I stared at him. British Columbia? Was he serious? We were sitting on the railroad tracks, and like Gordie in that old movie, "Stand By Me" I was feeling the rail with my hand for vibrations.
"What?" I said, wanting to make him repeat it. He was nervous, jittery, jumpy. More now than I'd seen him this week. And I pretty much knew why. Things sucked for him at home. But this wasn't a plan.
"I've got the money," he said, fanning the roll of bills, and I saw some twenties and some hundreds. I didn't know how much he had there, but whatever it was, it wouldn't be enough.
"You can't run away. You'll end up on the streets," I said, and I was almost sorry for causing that crestfallen look. Craig had this way of making you want to protect him, to agree with him. I blinked, almost amazed by the fact that I was with someone more fucked up than me.
"Then come with me," he said, trying so hard to believe that this could work, "we'll look out for each other,"
I shook my head and looked off into the distance, the uniform light blue sky. A couple of times when I'd moved toward him he had jerked away, just slightly, but I saw it. It was the quick reflex of people who get hit. I'd seen it before when I lived in the trailer park at Wasaga Beach, and I'd seen certain homeless dogs act that same way.
This wasn't usual for me. Usually the stupid crack pot idea was mine and someone had to talk sense into me. Sometimes it was Tracker, looking at me over his blond beard, squinting at me with his small blue eyes. Sometimes it was Emma, tossing her hair and saying my name that way that she had, "Sean," Sometimes it was a teacher, usually Mr. Simpson, and he'd try to let me know that he knew why I thought what I was saying made sense, and then he told me why it didn't. I was the fucked up one in need of guidance. How did it come about that this rich, smart kid needed my help?
"Craig, listen, it won't work. You think you have a ton of money, but money goes fast, man. One night in a hotel, a couple of meals, and you're done. Then what? Begging on the streets? And I don't know if you know but it gets cold pretty fast at night, even in British Columbia. What are you going to do? And your dad, man, he'll find you. He's rich and shit and cops…cops listen to rich people, to doctors. It isn't like your dad's some out of work drunk hitting you all the time. It's what people expect, you know? So he'd just get you back and then what would happen?"
Shit, I was not good at this. What was I telling him to do? I knew he couldn't run away like that, it would never work, but I guessed he couldn't really stay where he was. I'd seen that bruise on him, that dark purple bruise on both sides of his rib cage. Maybe his dad was crazy. Rich and crazy, that was the worst.
Craig was not looking at me. His head was turned, and his eyes were all the way to the side, and still I could see the tears in them.
"So what am I gonna do?" he said, holding the money close to his chest. I shook my head, the hell if I knew. Who did he have to run to? I'd had Tracker. At 14 you had to have someone to go to.
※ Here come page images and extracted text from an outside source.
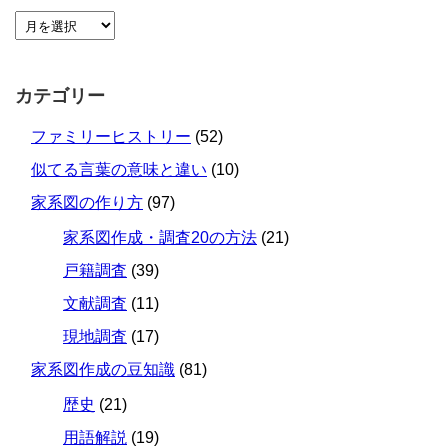
カテゴリー
ファミリーヒストリー
(52)
似てる言葉の意味と違い
(10)
家系図の作り方
(97)
家系図作成・調査20の方法
(21)
戸籍調査
(39)
文献調査
(11)
現地調査
(17)
家系図作成の豆知識
(81)
歴史
(21)
用語解説
(19)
"What about, uh, your mom's husband, there, what's his name…"
"Joey?"
"Yeah, Joey,"
The sadness that filled his face, Jesus. I felt too warm under the sun, and the glare off the railroad tracks was giving me a headache.
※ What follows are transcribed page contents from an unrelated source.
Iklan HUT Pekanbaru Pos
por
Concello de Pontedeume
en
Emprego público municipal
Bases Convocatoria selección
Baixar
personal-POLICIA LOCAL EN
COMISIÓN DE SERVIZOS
"No. Joey doesn't want to have anything to do with me, plus he keeps calling my dad and getting me…getting me into trouble. Joey's not an option,"
I swallowed, blinked, tried to think. Joey wasn't an option. It seemed like his only option.
"Why? Are you sure? I mean, he was married to your mom, and now your dad's, like, beating you. He'd want you to stay with him?" Craig scowled, not wanting to talk about being hit or beat, I could tell. But that was what we were talking about. He was running away, wanting to run away to the other side of the country because of that.
"No. He's all pissed at me because I was gonna take Angie with me,"
"Angie, your little sister, the girl Emma babysits?" I said, incredulous. That kid was like only five or something.
"Yeah," he said, kind of defiantly. I pressed my lips together. He was getting to be more fucked up by the minute.
"Craig," I said, looking at him, trying to get him to look at me, "you were going to take a five year old with you to British Columbia, with just that one wad of money and nothing else? Are you crazy?"
Quiet. Maybe he was crazy. Maybe I didn't understand. I knew what it was like to be neglected, to watch your parents drink all their money away, to feel hungry. I knew what it was like to live in a trailer that was too cold, that had fleas and mice, that had dirt for a yard and plastic shit everywhere. He was coddled, well taken care of, he lived in a nice house. I knew. I'd seen that house, it was like a goddamn mansion. But I guess I didn't really know what it was like for him, being beaten, probably insulted and what not, too. It must be bad, if he was acting this crazy.